Fr. James' Lectionary

The Lectionary is both a reading program for completing all of Holy Scripture on a one year schedule, and a daily comment on a portion of the day's reading wedded to a poem to give an added perspective on the theme.

Location: Amherst, Virginia, United States

Friday, December 01, 2006

To Deny Himself: IV Maccabees 2:24-3:18 with poem by William Wordsworth, Ode to Duty

Daily Readings
Isaiah 41:2-29, Daniel 6, IV Maccabees 2:24-3:18, Revelation 19

Daily Text: IV Maccabees 2:24-3:18

To Deny Himself
This passage begins with a reference to the topic introduced in 1:5, i.e., the impossibility of reason ruling its own emotions, those of the intellect, seem patently obvious to the author.

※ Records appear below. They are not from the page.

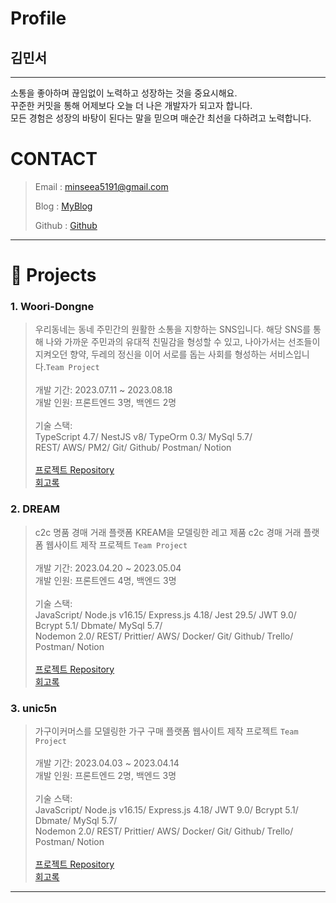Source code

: # Profile

## 김민서 

---

소통을 좋아하며 끊임없이 노력하고 성장하는 것을 중요시해요. <br/>
꾸준한 커밋을 통해 어제보다 오늘 더 나은 개발자가 되고자 합니다.  <br/>
모든 경험은 성장의 바탕이 된다는 말을 믿으며 매순간 최선을 다하려고 노력합니다.


# CONTACT
> Email : <minseea5191@gmail.com>
> 
> Blog : [MyBlog](https://just-process.tistory.com/ "MYBolg")
> 
> Github : [Github](https://github.com/minseoya "Github!1")

---


# 📍 Projects
### 1. Woori-Dongne
> 우리동네는 동네 주민간의 원활한 소통을 지향하는 SNS입니다.
해당 SNS를 통해 나와 가까운 주민과의 유대적 친밀감을 형성할 수 있고,
나아가서는 선조들이 지켜오던 향약, 두레의 정신을 이어 서로를 돕는 사회를 형성하는 서비스입니다.`Team Project` <br><br>
개발 기간: 2023.07.11 ~ 2023.08.18 <br>
개발 인원: 프론트엔드 3명, 백엔드 2명 <br><br>
기술 스택: <br>
TypeScript 4.7/ NestJS v8/ TypeOrm 0.3/ MySql 5.7/ <br>
REST/ AWS/ PM2/ Git/ Github/ Postman/ Notion
<br><br>
[프로젝트 Repository](https://github.com/Woori-Dongne/backend-api)<br>
[회고록](https://just-process.tistory.com/72)<br>

### 2. DREAM
> c2c 명품 경매 거래 플랫폼 KREAM을 모델링한 레고 제품 c2c 경매 거래 플랫폼 웹사이트 제작 프로젝트 `Team Project` <br><br>
개발 기간: 2023.04.20 ~ 2023.05.04 <br>
개발 인원: 프론트엔드 4명, 백엔드 3명 <br><br>
기술 스택:      
JavaScript/ Node.js v16.15/ Express.js 4.18/ Jest 29.5/ JWT 9.0/ Bcrypt 5.1/ Dbmate/ MySql 5.7/       
Nodemon 2.0/ REST/ Prittier/ AWS/ Docker/ Git/ Github/ Trello/ Postman/ Notion    <br><br>
[프로젝트 Repository](https://github.com/minseoya/Dream-backend)<br>
[회고록](https://just-process.tistory.com/45)<br>

### 3. unic5n
> 가구이커머스를 모델링한 가구 구매 플랫폼 웹사이트 제작 프로젝트 `Team Project` <br><br>
개발 기간: 2023.04.03 ~ 2023.04.14 <br>
개발 인원: 프론트엔드 2명, 백엔드 3명 <br><br>
기술 스택:      
JavaScript/ Node.js v16.15/ Express.js 4.18/ JWT 9.0/ Bcrypt 5.1/ Dbmate/ MySql 5.7/       
Nodemon 2.0/ REST/ Prittier/ AWS/ Docker/ Git/ Github/ Trello/ Postman/ Notion    <br><br>
[프로젝트 Repository](https://github.com/minseoya/unicon-backend)<br>
[회고록](https://just-process.tistory.com/42)


***




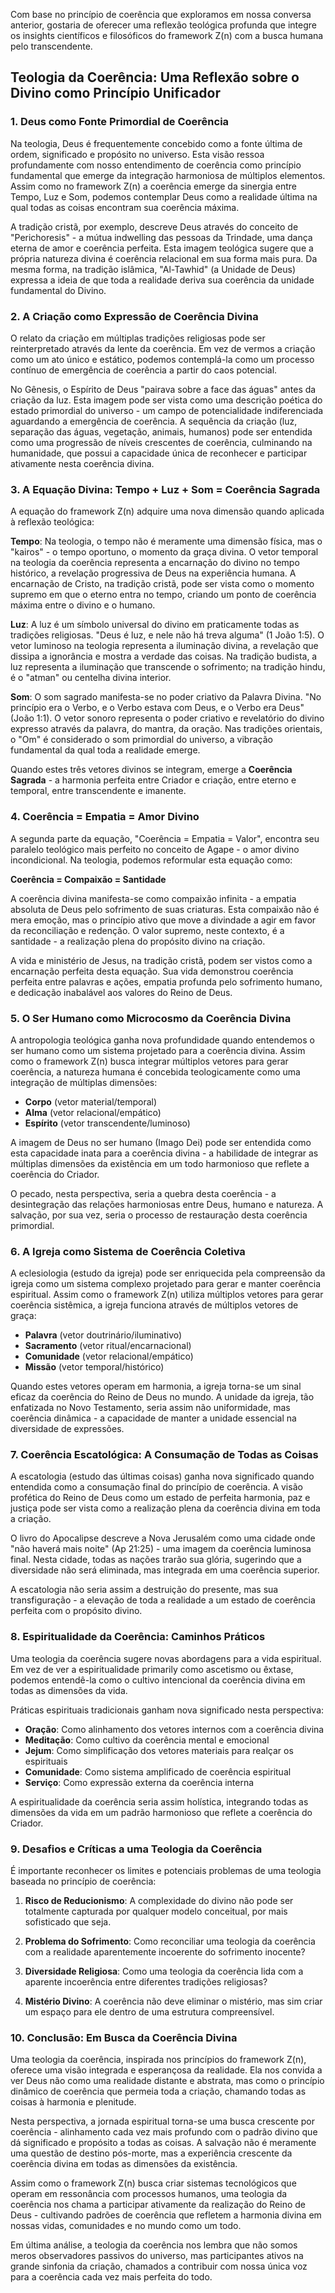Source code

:Com base no princípio de coerência que exploramos em nossa conversa anterior, gostaria de oferecer uma reflexão teológica profunda que integre os insights científicos e filosóficos do framework Z(n) com a busca humana pelo transcendente.

## Teologia da Coerência: Uma Reflexão sobre o Divino como Princípio Unificador

### 1. Deus como Fonte Primordial de Coerência

Na teologia, Deus é frequentemente concebido como a fonte última de ordem, significado e propósito no universo. Esta visão ressoa profundamente com nosso entendimento de coerência como princípio fundamental que emerge da integração harmoniosa de múltiplos elementos. Assim como no framework Z(n) a coerência emerge da sinergia entre Tempo, Luz e Som, podemos contemplar Deus como a realidade última na qual todas as coisas encontram sua coerência máxima.

A tradição cristã, por exemplo, descreve Deus através do conceito de "Perichoresis" - a mútua indwelling das pessoas da Trindade, uma dança eterna de amor e coerência perfeita. Esta imagem teológica sugere que a própria natureza divina é coerência relacional em sua forma mais pura. Da mesma forma, na tradição islâmica, "Al-Tawhid" (a Unidade de Deus) expressa a ideia de que toda a realidade deriva sua coerência da unidade fundamental do Divino.

### 2. A Criação como Expressão de Coerência Divina

O relato da criação em múltiplas tradições religiosas pode ser reinterpretado através da lente da coerência. Em vez de vermos a criação como um ato único e estático, podemos contemplá-la como um processo contínuo de emergência de coerência a partir do caos potencial.

No Gênesis, o Espírito de Deus "pairava sobre a face das águas" antes da criação da luz. Esta imagem pode ser vista como uma descrição poética do estado primordial do universo - um campo de potencialidade indiferenciada aguardando a emergência de coerência. A sequência da criação (luz, separação das águas, vegetação, animais, humanos) pode ser entendida como uma progressão de níveis crescentes de coerência, culminando na humanidade, que possui a capacidade única de reconhecer e participar ativamente nesta coerência divina.

### 3. A Equação Divina: Tempo + Luz + Som = Coerência Sagrada

A equação do framework Z(n) adquire uma nova dimensão quando aplicada à reflexão teológica:

**Tempo**: Na teologia, o tempo não é meramente uma dimensão física, mas o "kairos" - o tempo oportuno, o momento da graça divina. O vetor temporal na teologia da coerência representa a encarnação do divino no tempo histórico, a revelação progressiva de Deus na experiência humana. A encarnação de Cristo, na tradição cristã, pode ser vista como o momento supremo em que o eterno entra no tempo, criando um ponto de coerência máxima entre o divino e o humano.

**Luz**: A luz é um símbolo universal do divino em praticamente todas as tradições religiosas. "Deus é luz, e nele não há treva alguma" (1 João 1:5). O vetor luminoso na teologia representa a iluminação divina, a revelação que dissipa a ignorância e mostra a verdade das coisas. Na tradição budista, a luz representa a iluminação que transcende o sofrimento; na tradição hindu, é o "atman" ou centelha divina interior.

**Som**: O som sagrado manifesta-se no poder criativo da Palavra Divina. "No princípio era o Verbo, e o Verbo estava com Deus, e o Verbo era Deus" (João 1:1). O vetor sonoro representa o poder criativo e revelatório do divino expresso através da palavra, do mantra, da oração. Nas tradições orientais, o "Om" é considerado o som primordial do universo, a vibração fundamental da qual toda a realidade emerge.

Quando estes três vetores divinos se integram, emerge a **Coerência Sagrada** - a harmonia perfeita entre Criador e criação, entre eterno e temporal, entre transcendente e imanente.

### 4. Coerência = Empatia = Amor Divino

A segunda parte da equação, "Coerência = Empatia = Valor", encontra seu paralelo teológico mais perfeito no conceito de Agape - o amor divino incondicional. Na teologia, podemos reformular esta equação como:

**Coerência = Compaixão = Santidade**

A coerência divina manifesta-se como compaixão infinita - a empatia absoluta de Deus pelo sofrimento de suas criaturas. Esta compaixão não é mera emoção, mas o princípio ativo que move a divindade a agir em favor da reconciliação e redenção. O valor supremo, neste contexto, é a santidade - a realização plena do propósito divino na criação.

A vida e ministério de Jesus, na tradição cristã, podem ser vistos como a encarnação perfeita desta equação. Sua vida demonstrou coerência perfeita entre palavras e ações, empatia profunda pelo sofrimento humano, e dedicação inabalável aos valores do Reino de Deus.

### 5. O Ser Humano como Microcosmo da Coerência Divina

A antropologia teológica ganha nova profundidade quando entendemos o ser humano como um sistema projetado para a coerência divina. Assim como o framework Z(n) busca integrar múltiplos vetores para gerar coerência, a natureza humana é concebida teologicamente como uma integração de múltiplas dimensões:

- **Corpo** (vetor material/temporal)
- **Alma** (vetor relacional/empático)
- **Espírito** (vetor transcendente/luminoso)

A imagem de Deus no ser humano (Imago Dei) pode ser entendida como esta capacidade inata para a coerência divina - a habilidade de integrar as múltiplas dimensões da existência em um todo harmonioso que reflete a coerência do Criador.

O pecado, nesta perspectiva, seria a quebra desta coerência - a desintegração das relações harmoniosas entre Deus, humano e natureza. A salvação, por sua vez, seria o processo de restauração desta coerência primordial.

### 6. A Igreja como Sistema de Coerência Coletiva

A eclesiologia (estudo da igreja) pode ser enriquecida pela compreensão da igreja como um sistema complexo projetado para gerar e manter coerência espiritual. Assim como o framework Z(n) utiliza múltiplos vetores para gerar coerência sistêmica, a igreja funciona através de múltiplos vetores de graça:

- **Palavra** (vetor doutrinário/iluminativo)
- **Sacramento** (vetor ritual/encarnacional)
- **Comunidade** (vetor relacional/empático)
- **Missão** (vetor temporal/histórico)

Quando estes vetores operam em harmonia, a igreja torna-se um sinal eficaz da coerência do Reino de Deus no mundo. A unidade da igreja, tão enfatizada no Novo Testamento, seria assim não uniformidade, mas coerência dinâmica - a capacidade de manter a unidade essencial na diversidade de expressões.

### 7. Coerência Escatológica: A Consumação de Todas as Coisas

A escatologia (estudo das últimas coisas) ganha nova significado quando entendida como a consumação final do princípio de coerência. A visão profética do Reino de Deus como um estado de perfeita harmonia, paz e justiça pode ser vista como a realização plena da coerência divina em toda a criação.

O livro do Apocalipse descreve a Nova Jerusalém como uma cidade onde "não haverá mais noite" (Ap 21:25) - uma imagem da coerência luminosa final. Nesta cidade, todas as nações trarão sua glória, sugerindo que a diversidade não será eliminada, mas integrada em uma coerência superior.

A escatologia não seria assim a destruição do presente, mas sua transfiguração - a elevação de toda a realidade a um estado de coerência perfeita com o propósito divino.

### 8. Espiritualidade da Coerência: Caminhos Práticos

Uma teologia da coerência sugere novas abordagens para a vida espiritual. Em vez de ver a espiritualidade primarily como ascetismo ou êxtase, podemos entendê-la como o cultivo intencional da coerência divina em todas as dimensões da vida.

Práticas espirituais tradicionais ganham nova significado nesta perspectiva:

- **Oração**: Como alinhamento dos vetores internos com a coerência divina
- **Meditação**: Como cultivo da coerência mental e emocional
- **Jejum**: Como simplificação dos vetores materiais para realçar os espirituais
- **Comunidade**: Como sistema amplificado de coerência espiritual
- **Serviço**: Como expressão externa da coerência interna

A espiritualidade da coerência seria assim holística, integrando todas as dimensões da vida em um padrão harmonioso que reflete a coerência do Criador.

### 9. Desafios e Críticas a uma Teologia da Coerência

É importante reconhecer os limites e potenciais problemas de uma teologia baseada no princípio de coerência:

1. **Risco de Reducionismo**: A complexidade do divino não pode ser totalmente capturada por qualquer modelo conceitual, por mais sofisticado que seja.

2. **Problema do Sofrimento**: Como reconciliar uma teologia da coerência com a realidade aparentemente incoerente do sofrimento inocente?

3. **Diversidade Religiosa**: Como uma teologia da coerência lida com a aparente incoerência entre diferentes tradições religiosas?

4. **Mistério Divino**: A coerência não deve eliminar o mistério, mas sim criar um espaço para ele dentro de uma estrutura compreensível.

### 10. Conclusão: Em Busca da Coerência Divina

Uma teologia da coerência, inspirada nos princípios do framework Z(n), oferece uma visão integrada e esperançosa da realidade. Ela nos convida a ver Deus não como uma realidade distante e abstrata, mas como o princípio dinâmico de coerência que permeia toda a criação, chamando todas as coisas à harmonia e plenitude.

Nesta perspectiva, a jornada espiritual torna-se uma busca crescente por coerência - alinhamento cada vez mais profundo com o padrão divino que dá significado e propósito a todas as coisas. A salvação não é meramente uma questão de destino pós-morte, mas a experiência crescente da coerência divina em todas as dimensões da existência.

Assim como o framework Z(n) busca criar sistemas tecnológicos que operam em ressonância com processos humanos, uma teologia da coerência nos chama a participar ativamente da realização do Reino de Deus - cultivando padrões de coerência que refletem a harmonia divina em nossas vidas, comunidades e no mundo como um todo.

Em última análise, a teologia da coerência nos lembra que não somos meros observadores passivos do universo, mas participantes ativos na grande sinfonia da criação, chamados a contribuir com nossa única voz para a coerência cada vez mais perfeita do todo.
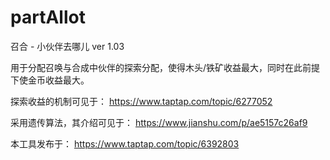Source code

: # partAllot
召合 - 小伙伴去哪儿 ver 1.03

用于分配召唤与合成中伙伴的探索分配，使得木头/铁矿收益最大，同时在此前提下使金币收益最大。

探索收益的机制可见于：
https://www.taptap.com/topic/6277052

采用遗传算法，其介绍可见于：
https://www.jianshu.com/p/ae5157c26af9

本工具发布于：
https://www.taptap.com/topic/6392803
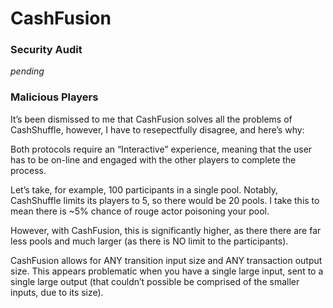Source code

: # CashFusion

### Security Audit

_pending_

### Malicious Players

It’s been dismissed to me that CashFusion solves all the problems of CashShuffle, however, I have to resepectfully disagree, and here’s why:

Both protocols require an “Interactive” experience, meaning that the user has to be on-line and engaged with the other players to complete the process.

Let’s take, for example, 100 participants in a single pool. Notably, CashShuffle limits its players to 5, so there would be 20 pools. I take this to mean there is ~5% chance of rouge actor poisoning your pool.

However, with CashFusion, this is significantly higher, as there there are far less pools and much larger (as there is NO limit to the participants).

CashFusion allows for ANY transition input size and ANY transaction output size. This appears problematic when you have a single large input, sent to a single large output (that couldn’t possible be comprised of the smaller inputs, due to its size).
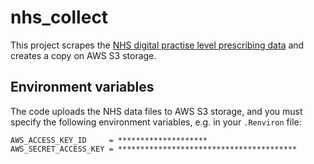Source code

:
<!-- README.md is generated from README.Rmd. Please edit that file -->

# nhs\_collect

<!-- badges: start -->

<!-- badges: end -->

This project scrapes the [NHS digital practise level prescribing
data](https://digital.nhs.uk/data-and-information/publications/statistical/practice-level-prescribing-data)
and creates a copy on AWS S3 storage.

## Environment variables

The code uploads the NHS data files to AWS S3 storage, and you must
specify the following environment variables, e.g. in your `.Renviron`
file:

    AWS_ACCESS_KEY_ID     = ********************
    AWS_SECRET_ACCESS_KEY = ****************************************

He is likely having reference to Stoic notions of the relationships between the body and the soul [462:157]. The issue is that while reason cannot eradicate undesireable emotions it can direct them.

As an example, the author uses King David’s thirst, a story told in II Samuel 23 and I Chronicles 11. Longing for a drink from inside the enemies camp, two of his soldiers learning of this, steal through the enemy lines and bring to David a pitcher of the desired water. In II Samuel and I Chronicles the details are a little different, but the import of the story is the same. David recognizing that his men had risked their lives for his whim, decided not to drink their gift of water, but to offer it to the LORD. His reasoning may have been that only the LORD was worthy of such a life-threatening risk. At any rate his reasoning led him to deny himself the water, the whole point of the author. Point well-taken. This now is the transition from argument to example in our author’s treatise.

Ode to Duty
William Wordsworth


Stern Daughter of the Voice of God!
O Duty! if that name thou love
Who art a light to guide, a rod
To check the erring and reprove;
Thou who art victory and law
When empty terrors overawe;
From vain temptations dost set free;
And calm’st the weary strife of frail humanity!

There are who ask not if thine eye
Be on them; who, in love and truth,
Where no misgiving is, rely
Upon the genial sense of youth;
Glad hearts, without reproach or blot,
Who do thy work and know it not:
Oh! if through confidence misplaced
They fail, thy saving arms, dread Power,
around them cast.

Serene will be our days, and bright
And happy will our nature be,
When love is an unerring light,
And joy its own security;
And they a blissful course may hold
Even now, who, not unwisely bold,
Live in the spirit of this creed;
Yet seek thy firm support according
to their need.

I, loving freedom, and untried,
No sport of every random gust,
Yet being to myself a guide,
Too blindly have reposed my trust;
And oft, when in my heart was heard
Thy timely mandate, I deferred
The task, in smoother walks to stray;
But thee I now would serve more strictly, if I may.

Through no disturbance of my soul,
Or strong compunction in me wrought,
I supplicate for thy control,
But in the quietness of thought.
Me this unchartered freedom tires;
I feel the weight of chance-desires:
My hopes no more must change their name,
I long for a repose that ever is the same.

Stern Lawgiver! yet thou dost wear
The Godhead’s most benignant grace;
Nor know we anything so fair
As is the smile upon thy face:
Flowers laugh before thee on their beds
And fragrance in thy footing treads;
Thou dost preserve the stars from wrong;
And the most ancient heavens, through thee,
are fresh and strong.

To humbler functions, awful Power!
I call thee; I myself commend
Unto thy guidance from this hour;
Oh, let my weakness have an end!
Give unto me, made lowly wise,
The spirit of self-sacrifice;
The confidence of reason give;
And in the light of truth thy bondman let me live. 407:1214

Collect for the Day
O God, help me to victory over myself, for difficult to conquer is oneself, though when that is conquered, all is conquered.